◆ EXCERPT PROVIDED ◆
....................

STEPHEN JONAH ADAH, J.C.A. (Delivering the Leading Judgment): This is an appeal against the judgment of the High Court of the Federal Capital Territory, Abuja, delivered on 18th June, 2020, in suit No: FCT/HC/CV/2514/2015.

The 1st Respondent as Claimant instituted this action at the trial Court and claimed against the Appellant as 1st Defendant all the sundry reliefs as per the Statement of Claim, thus:
1. A declaration that the stoppage of work and/or failure of the 1st Defendant to continue the erection of the plaintiff’s Type 3A Single Storey detached House with boys quarters at Plot No. 28 M.S. Alhassan Street, within Precinct 1 Malaysian Gardens Saraji District, Abuja since 2917/2008 or thereafter, after receipt of N6,000,000.00 is in breach of the contract of 28/8/2008.
2. An order of specific performance directing the 1st defendant to complete and deliver the Type 3A Single Storey detached house with boys quarters at plot 28 M.S. Alhassan Street, within precinct 1 Malaysian Gardens Saraji District, Abuja within three weeks from the date of the judgment and/or as the Court may direct or an order directing the plaintiff to take possession of the aforesaid Type 3A Single Storey detached Residential House with boys quarters at Plot 28 M.S. Alhassan Street within Precinct 1 Malaysian Gardens Saraji District, Abuja and use the balance of N20,092,500 to effect the completion of the said house and that the 2nd and 3rd defendants shall issue the relevant documents of title thereof to the plaintiff.
3. An order of perpetual injunction restraining the 2nd and 3rd defendants from revoking the Development Lease Agreement entered into with the 1st defendant on 2/7/2004 and it Addendum as they affect the rights and interest of the plaintiff in plot 28 M.S. Alhassan Street, Precinct 1 Malaysian Gardens Saraji District Abuja or another area in Saraji District as the Court may determine in the circumstances of this case.
4. General damages of N10 million against the 1st defendant.
5. And any other order or orders as the Court may deem fit to make in the circumstances.

....................

◆ TASK DETAILS ◆
Retype the court judgment excerpt word for word from "STEPHEN JONAH ADAH, J.C.A. (Delivering" to "suit No: FCT/HC/CV/2514/2015.".

[Collected data]
....................

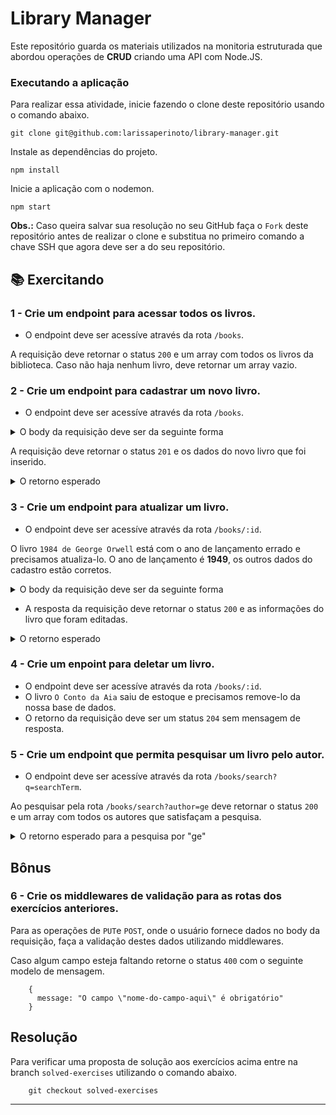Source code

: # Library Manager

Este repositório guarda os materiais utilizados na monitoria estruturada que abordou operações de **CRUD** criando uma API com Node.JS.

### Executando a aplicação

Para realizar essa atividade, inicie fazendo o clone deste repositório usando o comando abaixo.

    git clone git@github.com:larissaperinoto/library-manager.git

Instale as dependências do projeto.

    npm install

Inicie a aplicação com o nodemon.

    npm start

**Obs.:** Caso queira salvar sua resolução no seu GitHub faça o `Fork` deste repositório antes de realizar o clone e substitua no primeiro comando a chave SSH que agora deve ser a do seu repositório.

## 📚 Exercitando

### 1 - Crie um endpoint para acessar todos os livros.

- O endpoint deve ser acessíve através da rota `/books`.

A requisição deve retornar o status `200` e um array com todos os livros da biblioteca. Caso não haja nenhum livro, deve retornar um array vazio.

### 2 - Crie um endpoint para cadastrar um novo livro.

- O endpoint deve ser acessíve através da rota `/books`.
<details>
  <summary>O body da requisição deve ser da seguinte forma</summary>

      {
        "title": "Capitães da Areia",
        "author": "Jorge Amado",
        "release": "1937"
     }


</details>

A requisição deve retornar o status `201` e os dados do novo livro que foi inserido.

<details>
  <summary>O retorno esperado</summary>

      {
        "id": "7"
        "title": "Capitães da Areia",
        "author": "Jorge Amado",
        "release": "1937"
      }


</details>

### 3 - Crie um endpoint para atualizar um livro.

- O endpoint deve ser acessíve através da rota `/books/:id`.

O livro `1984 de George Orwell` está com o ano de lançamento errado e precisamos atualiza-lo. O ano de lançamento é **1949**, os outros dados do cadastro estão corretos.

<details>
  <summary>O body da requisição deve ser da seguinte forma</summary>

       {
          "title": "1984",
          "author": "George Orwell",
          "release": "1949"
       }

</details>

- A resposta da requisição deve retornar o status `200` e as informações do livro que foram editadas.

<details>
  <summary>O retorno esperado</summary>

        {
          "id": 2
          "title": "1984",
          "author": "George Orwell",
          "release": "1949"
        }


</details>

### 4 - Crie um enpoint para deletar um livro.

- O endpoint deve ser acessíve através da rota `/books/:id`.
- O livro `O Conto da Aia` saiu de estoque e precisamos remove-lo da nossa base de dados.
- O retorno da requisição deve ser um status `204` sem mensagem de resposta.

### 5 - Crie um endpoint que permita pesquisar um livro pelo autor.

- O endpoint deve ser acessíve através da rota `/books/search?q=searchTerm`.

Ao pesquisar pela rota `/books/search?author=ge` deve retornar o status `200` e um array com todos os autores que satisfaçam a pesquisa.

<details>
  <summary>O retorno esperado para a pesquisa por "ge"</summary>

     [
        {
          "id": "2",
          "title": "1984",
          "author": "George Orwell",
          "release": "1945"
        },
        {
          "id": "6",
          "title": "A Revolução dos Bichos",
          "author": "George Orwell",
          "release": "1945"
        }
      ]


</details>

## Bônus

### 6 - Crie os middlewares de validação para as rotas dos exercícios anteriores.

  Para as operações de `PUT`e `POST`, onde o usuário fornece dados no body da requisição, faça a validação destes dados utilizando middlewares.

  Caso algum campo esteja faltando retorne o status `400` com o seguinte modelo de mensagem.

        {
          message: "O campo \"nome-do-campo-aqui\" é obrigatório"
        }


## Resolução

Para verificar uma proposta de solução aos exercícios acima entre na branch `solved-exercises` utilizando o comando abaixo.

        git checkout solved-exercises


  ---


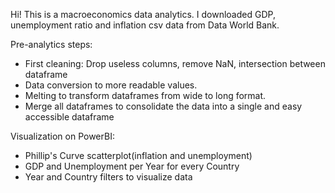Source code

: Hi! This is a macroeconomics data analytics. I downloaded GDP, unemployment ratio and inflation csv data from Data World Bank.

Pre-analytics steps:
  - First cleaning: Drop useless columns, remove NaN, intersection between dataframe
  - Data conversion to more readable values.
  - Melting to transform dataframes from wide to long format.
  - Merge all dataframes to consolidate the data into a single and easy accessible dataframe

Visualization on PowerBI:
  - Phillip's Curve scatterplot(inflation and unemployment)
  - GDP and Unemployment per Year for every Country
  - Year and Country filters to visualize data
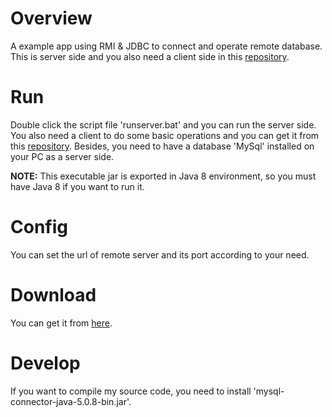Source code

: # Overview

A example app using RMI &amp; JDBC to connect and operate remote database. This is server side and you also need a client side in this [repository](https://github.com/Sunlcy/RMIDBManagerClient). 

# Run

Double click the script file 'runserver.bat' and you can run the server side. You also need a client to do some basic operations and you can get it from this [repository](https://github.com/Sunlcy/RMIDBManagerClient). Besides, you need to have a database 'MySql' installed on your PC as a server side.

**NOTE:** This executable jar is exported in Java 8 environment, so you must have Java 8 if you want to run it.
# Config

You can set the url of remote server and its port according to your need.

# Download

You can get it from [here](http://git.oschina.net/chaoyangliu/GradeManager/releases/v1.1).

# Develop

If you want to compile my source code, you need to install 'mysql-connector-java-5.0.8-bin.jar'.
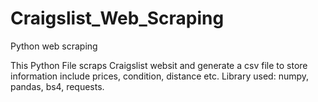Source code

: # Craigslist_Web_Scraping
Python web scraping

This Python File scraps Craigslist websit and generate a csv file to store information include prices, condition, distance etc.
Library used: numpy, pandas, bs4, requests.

....................

◆ TASK RESULT ◆
STEPHEN JONAH ADAH, J.C.A. (Delivering the Leading Judgment): This is an appeal against the judgment of the High Court of the Federal Capital Territory, Abuja, delivered on 18th June, 2020, in suit No: FCT/HC/CV/2514/2015.